However, there are certainly strains developed that are hardier and not so delicate, and as someone who prefers wild-type fish anyway, the overbred strains do not interest me. I hope to find some nice, stripey wild-type discus at some point, and I won't be intimidated. My fish tend to die of old age or are sold off, and that includes some species considered "delicate" and difficult to manage. 

I do 50% weekly PWCs on all my tanks already, even the 150-gallon, so that is just a part of life in this house, lol.


----------



## born2lovefish (Aug 3, 2009)

40 gallon breeder is a very nice shaped tank. You could put a few discus in there, but keep up on water changes.


----------



## Shotgun (Mar 1, 2009)

why do discuses require 50%-100% water changes?


----------



## Leclair10 (Jun 22, 2009)

shotgun13249 said:


> why do discuses require 50%-100% water changes?


If you like them large,you do massive water changes on them when they are small.
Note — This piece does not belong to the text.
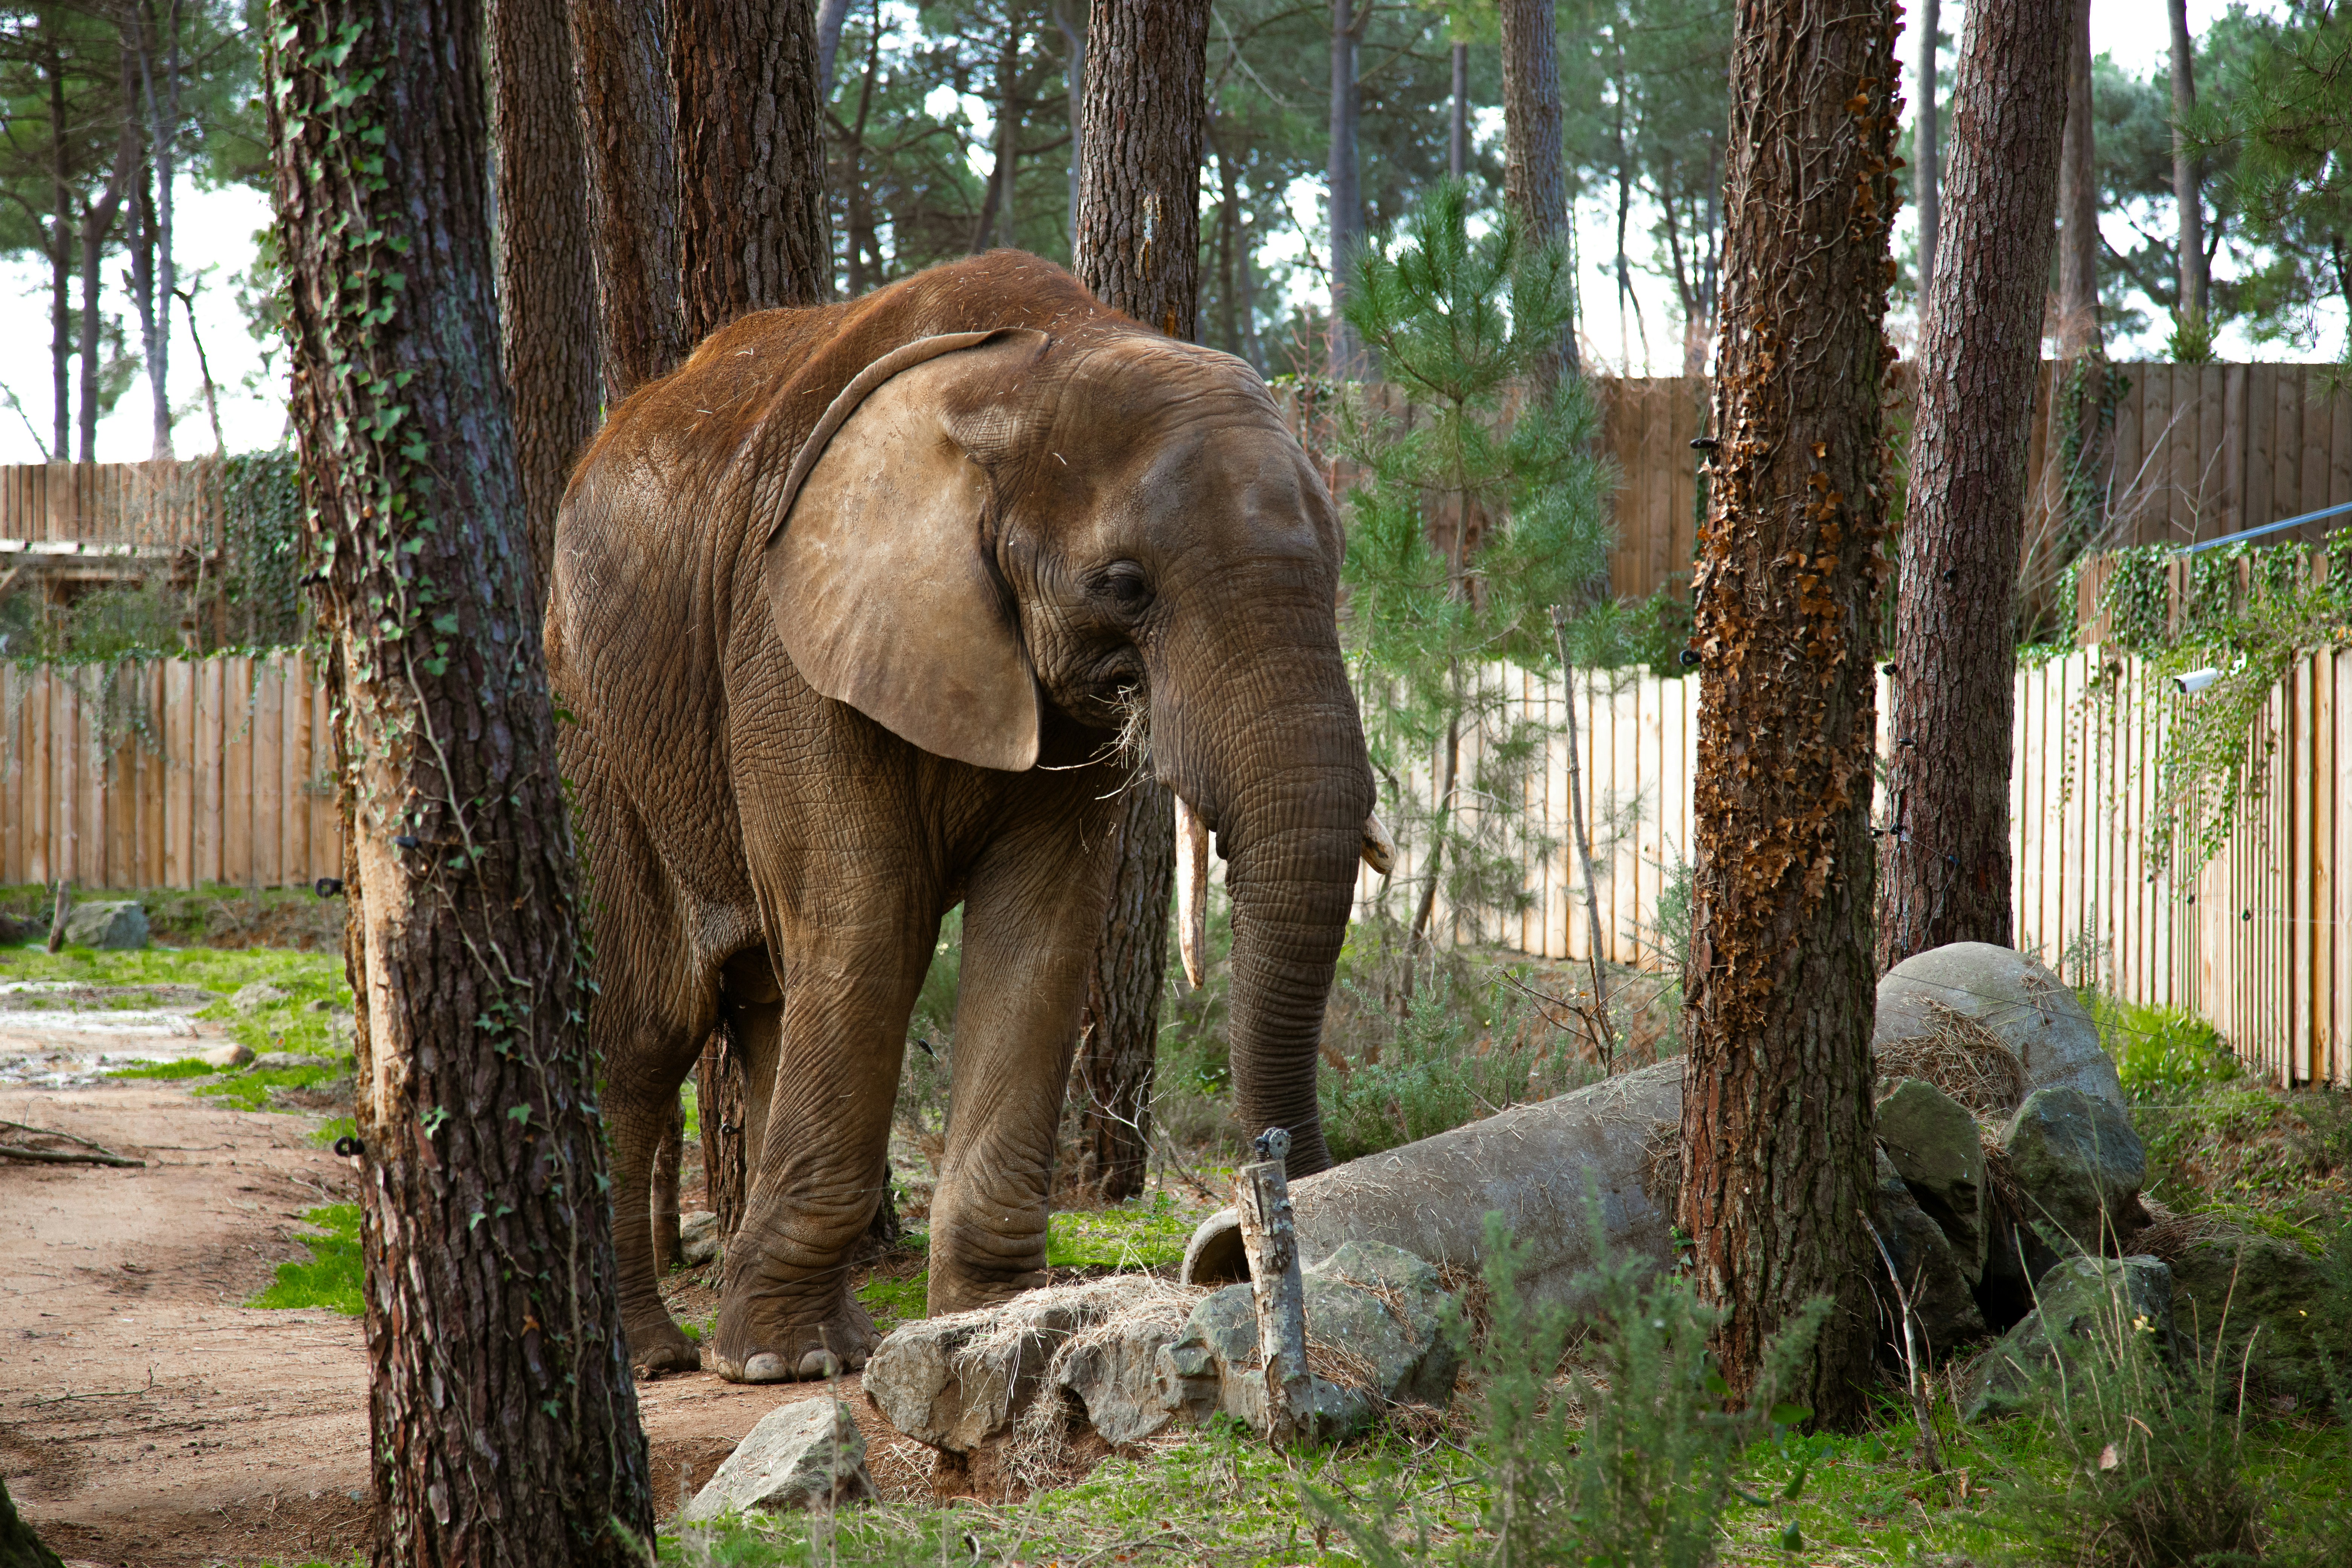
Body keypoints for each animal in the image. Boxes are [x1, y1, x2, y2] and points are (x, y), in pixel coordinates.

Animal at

Plus they like to eat like pigs!!


----------



## spawn (Sep 21, 2009)

you know that discus love to live in freshwater which is free from any wastages like ammonia,nitrite etc.but most of the aquarium have nitrite and ammonia problem..if you add high ph then it's a lot of problem...for discus tank the ph should be 6-6.5....if you change 50%-100% water then only you get ammonia,nitrite free water..hat's why partial water change is necessary...


----------